12. Apparatus according to claim 7, characterized in that the magnetic field generator comprises one or several magnets (71) forming a magnet assembly (70) and having each magnetic poles, wherein both of the poles of the one or several magnets are located horizontally to a same side of the storage chamber.

13. Apparatus according to claim 7, characterized in that the storage chamber (42) is part of a sample carrier device (44) and in that the magnetic field generator (70, 71) is affixed to said sample carrier device.

14. Apparatus according to claim 7, characterized in that the magnetic field generator (70, 71) is part of a detection station (62) of the apparatus and in that the storage chamber (42) is part of a sample carrier device (44), the detection station and the sample carrier device being movable relative one to the other and being brought into coincidence for detection of at least one target analyte contained in one or several droplets contained in the storage chamber of the sample carrier device.
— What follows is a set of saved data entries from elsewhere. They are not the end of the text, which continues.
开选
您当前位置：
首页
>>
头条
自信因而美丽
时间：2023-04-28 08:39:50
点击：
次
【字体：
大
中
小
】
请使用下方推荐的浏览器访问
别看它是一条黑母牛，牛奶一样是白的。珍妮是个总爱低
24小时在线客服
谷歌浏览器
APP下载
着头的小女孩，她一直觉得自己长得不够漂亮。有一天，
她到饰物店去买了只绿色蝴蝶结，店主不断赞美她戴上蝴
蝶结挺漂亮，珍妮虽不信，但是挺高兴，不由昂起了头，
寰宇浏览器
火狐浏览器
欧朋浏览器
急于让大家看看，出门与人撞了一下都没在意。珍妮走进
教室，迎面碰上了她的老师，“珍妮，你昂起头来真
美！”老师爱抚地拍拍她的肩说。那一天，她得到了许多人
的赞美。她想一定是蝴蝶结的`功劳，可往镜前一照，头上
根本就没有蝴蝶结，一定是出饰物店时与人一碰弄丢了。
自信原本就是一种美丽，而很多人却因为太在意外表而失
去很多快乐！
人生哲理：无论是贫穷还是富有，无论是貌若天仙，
15. Apparatus according to claim 7, characterized in that the sample carrier device (44) comprises two plates (46, 48) forming the two walls of the storage chamber (42), and in that the two plates are affixed one to the other by an adhesive film (50) sandwiched between the two plates, wherein the thickness of the adhesive film determines vertically the height of the storage chamber.

16. Apparatus according to claim 15, characterized in that the adhesive film (50) comprises an internal cutout (52), the border (54) of which delimits the extension of the storage chamber (42) along the horizontal plane.